Monday, Aug. 18, 1975
Guerrilla Bards
By Paul Gray
DEMOCRACY AND POETRY
by ROBERT PENN WARREN 102 pages. Harvard University Press. $5.95.
Plato banned poets from his republic, but it was a Pyrrhic triumph. Versifiers have a habit of outlasting politicians, and there is a nucleus of truth in Shelley's romantic declaration, "Poets are the unacknowledged legislators of the world." From time to time the acknowledged legislators agree; for one brief, shining moment, Robert Frost even shared the inaugural platform with John F. Kennedy. That, however, was a greater victory for p.r. than for poetry. The recent snubbing of Solzhenitsyn by the White House suggests that things have returned to the Platonic state. Which is where they should be, according to Robert Penn Warren's Democracy and Poetry; when poets begin pleasing the powerful, citizens had best look for the nearest exit.
Warren, 70, whose career has included Pulitzer Prizes for both poetry and fiction, does not shirk controversy in these two sinuously reasoned essays. He contends that art and democracy feed on each other, because both depend on the play of unfettered minds. At first glance, this seems preposterous; Western art has flourished under monarchies, tyrannies and varied refractions of the Imperial style. But Warren argues that the Greek dramatists and Roman poets created the very concept of free, responsible men that "in an imperfect, stumbling, and ragged way was to become more and more widely available." In the fullness of time, an elitist art helped spawn the rise of the common man.
Why, then, have there been so few memorable hymns to his arrival? Why has so much American literature, from Huckleberry Finn to Gravity's Rainbow, cauterized America's open society? Because, Warren suggests, great art is rarely hortatory about victories: "What poetry most significantly celebrates is the capacity of man to face the deep, dark inwardness of his nature and his fate."
Thus Warren's central paradox: U.S. writers have been the bearers "of bad tidings of great joy." The joy comes from their very freedom to complain, and their message, no matter how resentful, is really "an adventure in the celebration of life." A work of art is more than just an independent image. It is an assertion of the artist's own liberation.
Mini-Anthology. Warren darkly foresees such art becoming ever more subversive in a brave new technology. Artists will be pariahs, ministering to the few who can recall the significance of democracy. This prediction smacks of the ivory tower. American artists have always felt more isolated than they really were. Though it has not always understood them, the U.S. middle class has in fact lionized its writers. As for American painters and sculptors, it is now impossible for them to epater les bourgeois. Today the bourgeoisie vie with each other for possession of the most avant-garde gesture. Given this tradition, Warren's fear that creators will suddenly be ostracized seems unduly somber.

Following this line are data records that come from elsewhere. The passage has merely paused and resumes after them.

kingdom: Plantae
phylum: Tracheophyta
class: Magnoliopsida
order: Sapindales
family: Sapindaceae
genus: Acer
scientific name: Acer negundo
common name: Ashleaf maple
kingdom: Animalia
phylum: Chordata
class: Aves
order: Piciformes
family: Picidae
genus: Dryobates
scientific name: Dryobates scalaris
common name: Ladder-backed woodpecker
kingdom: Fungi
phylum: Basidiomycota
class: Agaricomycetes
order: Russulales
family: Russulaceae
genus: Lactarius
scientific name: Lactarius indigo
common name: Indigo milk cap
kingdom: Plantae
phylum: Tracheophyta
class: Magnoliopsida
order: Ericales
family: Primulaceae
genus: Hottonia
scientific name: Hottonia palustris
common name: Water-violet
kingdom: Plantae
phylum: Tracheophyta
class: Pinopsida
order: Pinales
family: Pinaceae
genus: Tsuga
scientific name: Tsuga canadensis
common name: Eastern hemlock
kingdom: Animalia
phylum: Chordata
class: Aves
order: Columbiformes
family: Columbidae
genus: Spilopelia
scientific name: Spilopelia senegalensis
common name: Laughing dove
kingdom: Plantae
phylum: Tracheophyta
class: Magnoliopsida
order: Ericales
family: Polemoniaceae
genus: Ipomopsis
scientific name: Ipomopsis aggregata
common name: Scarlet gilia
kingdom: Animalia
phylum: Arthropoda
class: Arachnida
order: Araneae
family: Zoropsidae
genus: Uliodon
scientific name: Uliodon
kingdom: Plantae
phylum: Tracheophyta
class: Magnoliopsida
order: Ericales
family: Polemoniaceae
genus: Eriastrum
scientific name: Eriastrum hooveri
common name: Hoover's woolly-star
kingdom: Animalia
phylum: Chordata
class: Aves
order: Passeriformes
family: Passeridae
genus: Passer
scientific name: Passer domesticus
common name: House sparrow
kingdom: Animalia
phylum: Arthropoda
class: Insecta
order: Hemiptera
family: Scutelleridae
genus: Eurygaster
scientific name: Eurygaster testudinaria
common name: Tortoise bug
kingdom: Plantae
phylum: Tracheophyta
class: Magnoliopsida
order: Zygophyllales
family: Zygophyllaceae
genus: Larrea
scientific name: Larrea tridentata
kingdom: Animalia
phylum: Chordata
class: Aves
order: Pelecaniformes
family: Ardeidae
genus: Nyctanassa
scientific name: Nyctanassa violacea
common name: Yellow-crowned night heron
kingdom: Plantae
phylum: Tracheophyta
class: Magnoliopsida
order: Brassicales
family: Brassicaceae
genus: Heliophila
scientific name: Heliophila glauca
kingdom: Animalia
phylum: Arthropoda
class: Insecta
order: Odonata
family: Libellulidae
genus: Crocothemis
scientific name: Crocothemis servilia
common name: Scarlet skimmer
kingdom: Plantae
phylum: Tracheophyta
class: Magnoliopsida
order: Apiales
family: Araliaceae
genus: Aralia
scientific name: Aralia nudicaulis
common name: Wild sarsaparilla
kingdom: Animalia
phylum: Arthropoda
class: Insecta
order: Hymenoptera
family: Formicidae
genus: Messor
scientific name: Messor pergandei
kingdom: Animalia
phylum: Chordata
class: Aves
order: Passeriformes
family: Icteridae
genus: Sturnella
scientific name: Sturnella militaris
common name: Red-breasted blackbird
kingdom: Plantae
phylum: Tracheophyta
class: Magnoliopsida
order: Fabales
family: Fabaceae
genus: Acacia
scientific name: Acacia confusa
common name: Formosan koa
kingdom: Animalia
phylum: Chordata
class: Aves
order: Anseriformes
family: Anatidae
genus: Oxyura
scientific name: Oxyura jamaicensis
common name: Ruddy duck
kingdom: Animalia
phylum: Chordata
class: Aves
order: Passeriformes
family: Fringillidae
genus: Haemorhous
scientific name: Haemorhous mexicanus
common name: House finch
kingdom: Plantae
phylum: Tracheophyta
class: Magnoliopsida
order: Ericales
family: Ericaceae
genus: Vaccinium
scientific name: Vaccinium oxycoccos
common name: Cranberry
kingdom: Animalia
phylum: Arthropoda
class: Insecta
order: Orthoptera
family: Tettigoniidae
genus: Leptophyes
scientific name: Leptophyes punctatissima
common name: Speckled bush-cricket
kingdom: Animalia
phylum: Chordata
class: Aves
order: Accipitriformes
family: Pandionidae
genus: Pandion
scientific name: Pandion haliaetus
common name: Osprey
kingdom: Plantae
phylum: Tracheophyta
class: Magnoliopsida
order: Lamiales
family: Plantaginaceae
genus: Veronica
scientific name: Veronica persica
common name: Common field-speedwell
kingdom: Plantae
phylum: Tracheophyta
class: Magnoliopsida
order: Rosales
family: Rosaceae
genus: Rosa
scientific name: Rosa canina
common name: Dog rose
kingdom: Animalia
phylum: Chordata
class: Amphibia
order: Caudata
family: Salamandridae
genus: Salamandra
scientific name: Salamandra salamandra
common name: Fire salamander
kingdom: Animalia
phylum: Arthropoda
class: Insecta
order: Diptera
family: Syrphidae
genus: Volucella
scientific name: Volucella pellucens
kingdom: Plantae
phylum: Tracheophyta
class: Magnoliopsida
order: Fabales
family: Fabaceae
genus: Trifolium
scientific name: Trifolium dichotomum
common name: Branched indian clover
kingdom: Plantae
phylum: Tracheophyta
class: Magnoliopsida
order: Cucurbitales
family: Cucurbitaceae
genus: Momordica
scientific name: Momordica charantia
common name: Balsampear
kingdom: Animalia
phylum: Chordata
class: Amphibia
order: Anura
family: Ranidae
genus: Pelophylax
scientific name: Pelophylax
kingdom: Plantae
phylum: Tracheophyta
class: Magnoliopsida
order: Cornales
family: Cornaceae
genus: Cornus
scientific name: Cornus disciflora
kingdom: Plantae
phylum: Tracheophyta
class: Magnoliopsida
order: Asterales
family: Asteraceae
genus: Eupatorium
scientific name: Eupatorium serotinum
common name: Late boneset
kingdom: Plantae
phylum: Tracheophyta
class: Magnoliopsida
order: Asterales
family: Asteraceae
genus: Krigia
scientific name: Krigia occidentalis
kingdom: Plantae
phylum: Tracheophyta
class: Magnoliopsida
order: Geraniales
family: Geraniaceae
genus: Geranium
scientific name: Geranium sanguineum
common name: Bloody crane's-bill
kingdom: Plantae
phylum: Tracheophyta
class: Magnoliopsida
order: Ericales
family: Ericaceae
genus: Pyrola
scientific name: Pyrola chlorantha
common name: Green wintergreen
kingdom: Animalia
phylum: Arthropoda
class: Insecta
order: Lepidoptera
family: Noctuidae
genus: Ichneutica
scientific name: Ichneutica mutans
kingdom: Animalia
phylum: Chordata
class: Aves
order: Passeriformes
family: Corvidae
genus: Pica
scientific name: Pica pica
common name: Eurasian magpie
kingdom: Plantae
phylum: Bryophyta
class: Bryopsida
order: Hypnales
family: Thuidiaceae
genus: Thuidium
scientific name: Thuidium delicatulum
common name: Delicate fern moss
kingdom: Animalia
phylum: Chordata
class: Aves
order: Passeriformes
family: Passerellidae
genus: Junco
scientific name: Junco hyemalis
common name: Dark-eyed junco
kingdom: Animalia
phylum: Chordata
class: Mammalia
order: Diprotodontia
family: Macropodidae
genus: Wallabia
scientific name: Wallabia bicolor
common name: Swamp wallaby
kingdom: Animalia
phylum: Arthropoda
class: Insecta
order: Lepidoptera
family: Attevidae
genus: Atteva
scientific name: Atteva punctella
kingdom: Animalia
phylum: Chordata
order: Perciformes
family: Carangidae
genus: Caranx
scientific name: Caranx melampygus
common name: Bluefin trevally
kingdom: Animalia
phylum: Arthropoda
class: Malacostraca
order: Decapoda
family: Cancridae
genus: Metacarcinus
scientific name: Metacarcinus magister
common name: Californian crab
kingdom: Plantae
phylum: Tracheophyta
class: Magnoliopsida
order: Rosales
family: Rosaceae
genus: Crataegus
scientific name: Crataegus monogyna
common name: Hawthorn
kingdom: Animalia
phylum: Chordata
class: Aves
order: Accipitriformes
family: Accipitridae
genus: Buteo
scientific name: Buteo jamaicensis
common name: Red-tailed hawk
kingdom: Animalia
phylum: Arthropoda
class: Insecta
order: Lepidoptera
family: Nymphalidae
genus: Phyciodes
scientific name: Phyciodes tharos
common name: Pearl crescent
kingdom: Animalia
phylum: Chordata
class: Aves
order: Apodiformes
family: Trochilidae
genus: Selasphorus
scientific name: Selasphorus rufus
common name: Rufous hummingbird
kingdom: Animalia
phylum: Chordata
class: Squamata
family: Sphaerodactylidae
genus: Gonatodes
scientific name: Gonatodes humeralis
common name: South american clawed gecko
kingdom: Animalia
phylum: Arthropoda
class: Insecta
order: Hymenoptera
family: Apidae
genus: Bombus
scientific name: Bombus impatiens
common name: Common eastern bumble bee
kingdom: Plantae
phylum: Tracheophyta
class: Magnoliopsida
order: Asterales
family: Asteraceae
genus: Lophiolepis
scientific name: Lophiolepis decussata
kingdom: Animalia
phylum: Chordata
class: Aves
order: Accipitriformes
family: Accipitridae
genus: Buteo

Still, his thoughts about the abrasions of the individual are valid and troubling: "We are driving," observes Warren, "toward the destruction of the very assumption on which our nation is founded." His use of American literature to buttress this charge creates an inspired mini-anthology. By the book's close, Warren's defense of art becomes an antidote to the despondency he professes. Amid all the euphoria of the Bicentennial, this small volume concludes with a sharp, and, in the deepest sense, patriotic note.